Planning Support Systems Examines Technology in Planning

Friday, October 31, 2008

For Immediate Release
Contact: Anthony Flint 617-661-3016 x116

CAMBRIDGE, Mass. – The seemingly unlimited potential of computer-based tools to assist planners in the challenges they face this century is the focus of a new book published by the Lincoln Institute of Land Policy.Planning Support Systems for Cities and Regions, edited by Richard K. Brail (2008 / 312 pages / Paper / $35.00; ISBN: 978-1-55844-182-8), invites readers to join in a virtual dialogue with its authors—educators, theorists, model builders, and planners—about technology and the social context in which technology is employed.

An important foundation for the book was a gathering at the Lincoln Institute of Land Policy in Cambridge, Mass. in September, 2007, when the Institute convened the authors and several invited planning experts to discuss the state of the art in planning support systems, a relatively recent term attributed to Britton Harris.

The dialogue juxtaposed the great potential of computer-based tools to enhance the effectiveness of planning, and the serious challenges in applying these tools in real-world planning environments. The Lincoln Institute has focused on tools for planners in a number of its recent books, including Kwartler and Longo’s Visioning and Visualization: People, Pixels, and Plans (2008), Campoli and MacLean’s Visualizing Density (2007), and Hopkins and Zapata’s Engaging the Future: Forecasts, Scenarios, Plans, and Projects (2007).
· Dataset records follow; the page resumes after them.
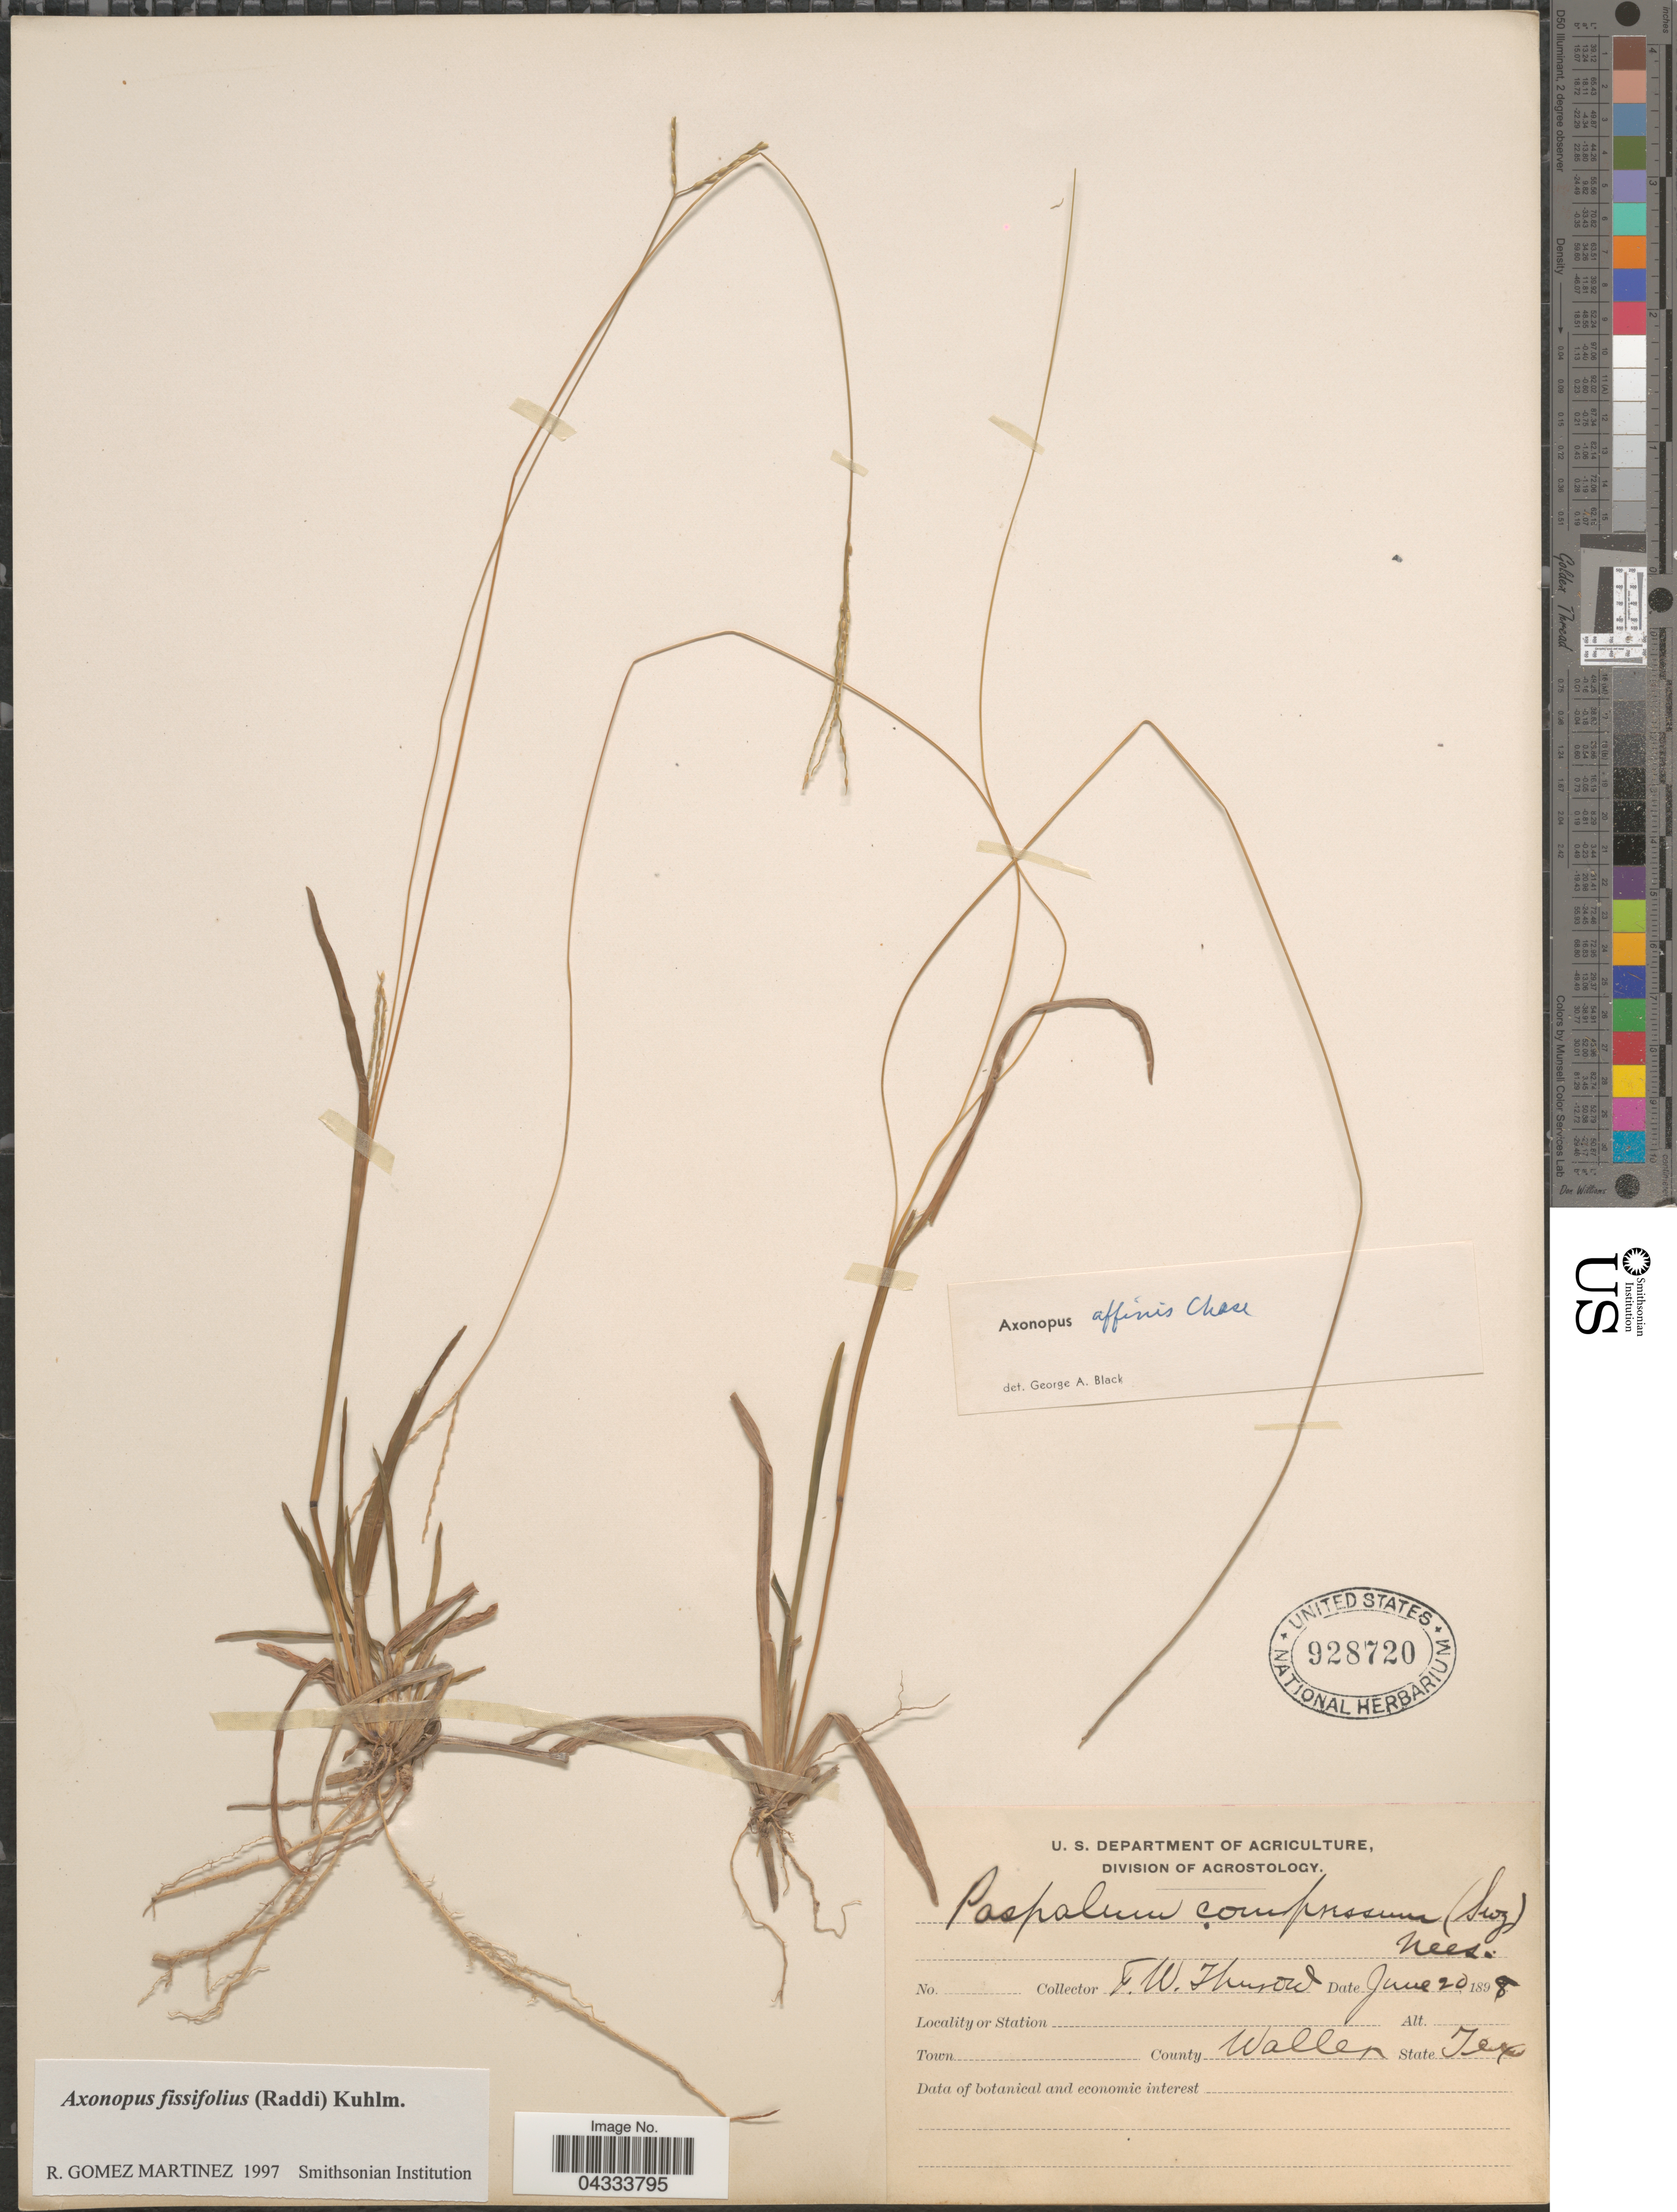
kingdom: Plantae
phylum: Tracheophyta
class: Liliopsida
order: Poales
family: Poaceae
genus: Axonopus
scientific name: Axonopus fissifolius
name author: (Raddi) Kuhlm.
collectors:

All of these books have a common interest in the spatial and visual side of planning, although the focus of Planning Support Systems is promoting a critical understanding of the strengths and limitations of planning tools. Editor Richard K. Brail, professor emeritus of urban planning at the Edward J. Bloustein School of Planning and Public Policy at Rutgers University, has brought together the wisest of the field’s thinkers, the most inventive of the toolmakers, the most experienced of those working at the interface with real clients, and the most battle-seasoned practicing planners. Together they present a broad view of the field, in-depth developmental histories of the most important models and tools as told by their creators, and a provocative, in-the-trenches critique of the state of the art.

Planning will never be easy, said Armando Carbonell, senior fellow and chair of the Department of Planning and Urban Form at the Lincoln Institute, who wrote the foreword. Planning needs and deserves the best support systems that modelers and system developers can deliver, Carbonell said. Planning Support Systems provides a glimpse at future tools suited to a planning process that has become, as Brail says, “more visual, more public, more accessible, and more collaborative.”

About the Editor

Richard Brail is professor emeritus of urban planning at the Edward J. Bloustein School of Planning and Public Policy at Rutgers University. His interests include the applications of information technology in urban planning, geographic information and planning support systems, and urban transportation.